I recently rehomed 4 leopard geckos from a rescue centre i worked at over easter as i wanted to offer them a nice permanent home having already got 4 others, and I have only had them for around 4 days but i have noticed one of the females gapping her mouth on a couple of occasions. When shes done this she's opened her mouth really wide like shes yawning but she keeps it open for much longer (so i know its not just a yawn!) and occasionally its accompanied by shaking of the head and a little squeaking noise.. i was thinking it might be her trying to communicate to me that she wasnt happy being picked up as both times i have seen her do this it has been after handling her.. I didnt want to just assume this was the case though so i thought i would ask on here for some advice.. i will take her to a vet obviously if no one on here knows for sure, as her health is very important to me but i just thought i would ask just in case anyone knew!

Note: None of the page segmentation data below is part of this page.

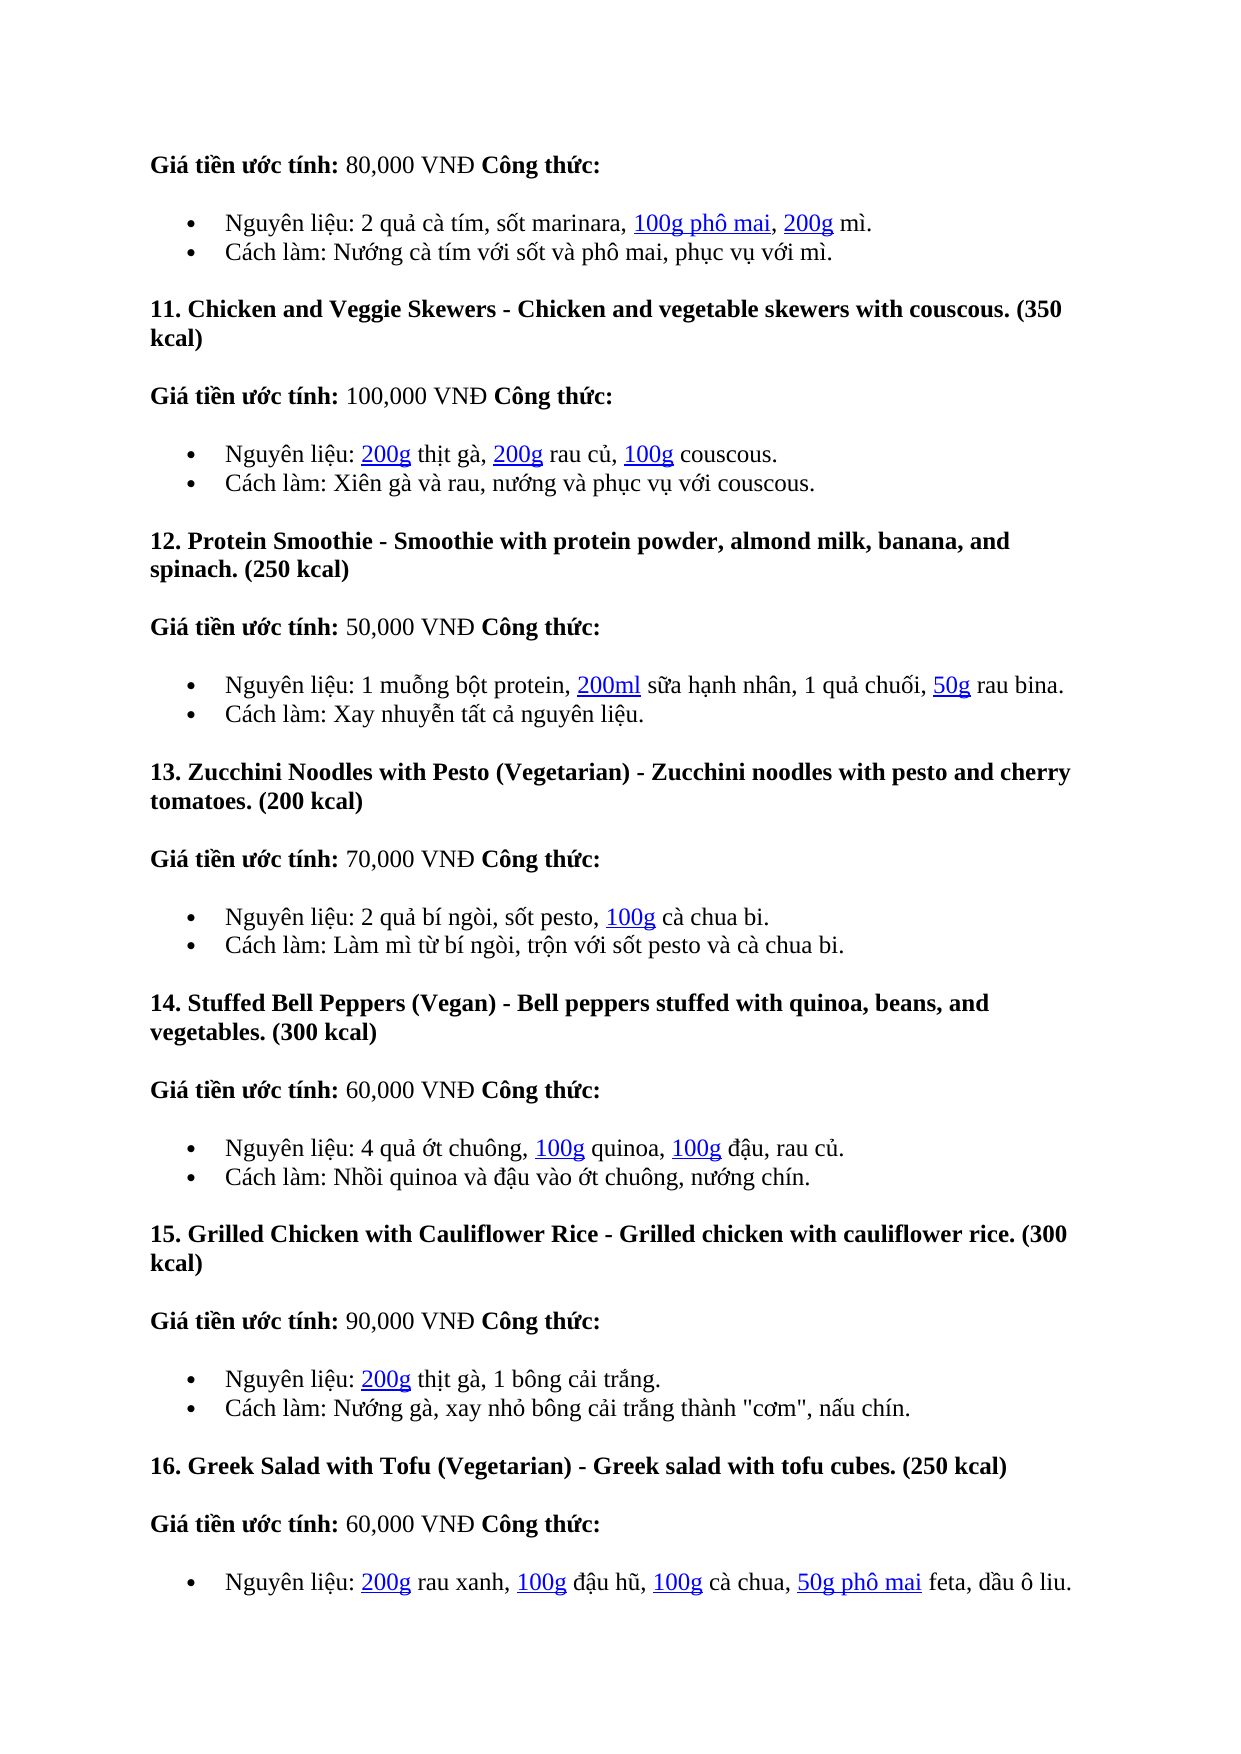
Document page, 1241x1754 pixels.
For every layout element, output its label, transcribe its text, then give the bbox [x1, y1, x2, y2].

list Cách làm: Nướng gà, xay nhỏ bông cải trắng thành "cơm", nấu chín. [187, 1393, 1090, 1422]
list Nguyên liệu: 1 muỗng bột protein, 200ml sữa hạnh nhân, 1 quả chuối, 50g rau bina. [187, 670, 1090, 699]
text Giá tiền ước tính: 100,000 VNĐ Công thức: [150, 381, 1090, 410]
list Nguyên liệu: 2 quả cà tím, sốt marinara, 100g phô mai, 200g mì. [187, 208, 1090, 237]
list Cách làm: Xay nhuyễn tất cả nguyên liệu. [187, 699, 1090, 728]
list Nguyên liệu: 2 quả bí ngòi, sốt pesto, 100g cà chua bi. [187, 902, 1090, 930]
text 11. Chicken and Veggie Skewers - Chicken and vegetable skewers with couscous. (350 kcal) [150, 294, 1090, 352]
text Giá tiền ước tính: 70,000 VNĐ Công thức: [150, 844, 1090, 872]
text 13. Zucchini Noodles with Pesto (Vegetarian) - Zucchini noodles with pesto and cherry tomatoes. (200 kcal) [150, 757, 1090, 814]
text Giá tiền ước tính: 60,000 VNĐ Công thức: [150, 1075, 1090, 1104]
list Nguyên liệu: 4 quả ớt chuông, 100g quinoa, 100g đậu, rau củ. [187, 1133, 1090, 1162]
list Nguyên liệu: 200g thịt gà, 1 bông cải trắng. [187, 1364, 1090, 1393]
list Cách làm: Xiên gà và rau, nướng và phục vụ với couscous. [187, 468, 1090, 497]
text Giá tiền ước tính: 50,000 VNĐ Công thức: [150, 612, 1090, 641]
text 12. Protein Smoothie - Smoothie with protein powder, almond milk, banana, and spinach. (250 kcal) [150, 526, 1090, 583]
text 15. Grilled Chicken with Cauliflower Rice - Grilled chicken with cauliflower rice. (300 kcal) [150, 1219, 1090, 1277]
text Giá tiền ước tính: 60,000 VNĐ Công thức: [150, 1509, 1090, 1537]
list Cách làm: Nhồi quinoa và đậu vào ớt chuông, nướng chín. [187, 1162, 1090, 1190]
list Nguyên liệu: 200g thịt gà, 200g rau củ, 100g couscous. [187, 439, 1090, 468]
text 14. Stuffed Bell Peppers (Vegan) - Bell peppers stuffed with quinoa, beans, and vegetables. (300 kcal) [150, 988, 1090, 1046]
list Cách làm: Nướng cà tím với sốt và phô mai, phục vụ với mì. [187, 237, 1090, 265]
list Nguyên liệu: 200g rau xanh, 100g đậu hũ, 100g cà chua, 50g phô mai feta, dầu ô liu. [187, 1567, 1090, 1595]
list Cách làm: Làm mì từ bí ngòi, trộn với sốt pesto và cà chua bi. [187, 930, 1090, 959]
text Giá tiền ước tính: 90,000 VNĐ Công thức: [150, 1306, 1090, 1335]
text Giá tiền ước tính: 80,000 VNĐ Công thức: [150, 150, 1090, 179]
text 16. Greek Salad with Tofu (Vegetarian) - Greek salad with tofu cubes. (250 kcal) [150, 1451, 1090, 1479]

Any suggestions/advice greatly appreciated!


----------



## K.J.Geckos

geckos can quite often do this but its more so after feeding.most the time its just a cricket leg stuck.

leos show aggression by opening their mouth though also.with you mentioning its after handling it might be a sign of aggression or dislike for being handled.


----------



## purpleskyes

They usually do this before they bite you :lol2: its like a warning to leave them alone.


----------



## Zoekins

yeh i thought that might have been the case, i'm glad its aggression/dislike of being handled rather than her health because that i can deal with! i think i'll let her settle in a bit more before i attempt to handle her again as shes probably stressed from having her surroundings change! thank you both so much for your replies!


----------



## tgreensmith28

There is one other rarer reason for it.
If she/he was very very cold, and then moved somewhere warmer, i have known several leos to open their mouths in an effort to heat up faster, it can be accompanied by whats called gullar flutter, a pumping or wafting motion of the back parts of the mouth (technically in a leo it would be the skin of the neck but still). As i say, its a much rarer cause, but something to think about,
Tom


----------



## Zoekins

oh ok thats really interesting, i didnt realise they could do that.. I dont know whether this was the case with this one as she came from someone who kept her in a viv with the right temperature etc with the three others, and the journey between taking her from the rescue centre and my home was only about 40 mins so hopefully she didnt get too cold inbetween that time as i put her straight in her new warm enclosure when i arrived home.. i think its more probable that its a dislike of being handled in this case as i dont think she is used to handling, but its a very interesting suggestion and definitely something to consider (and a useful piece of information for the future as well!) Thank you for your reply


----------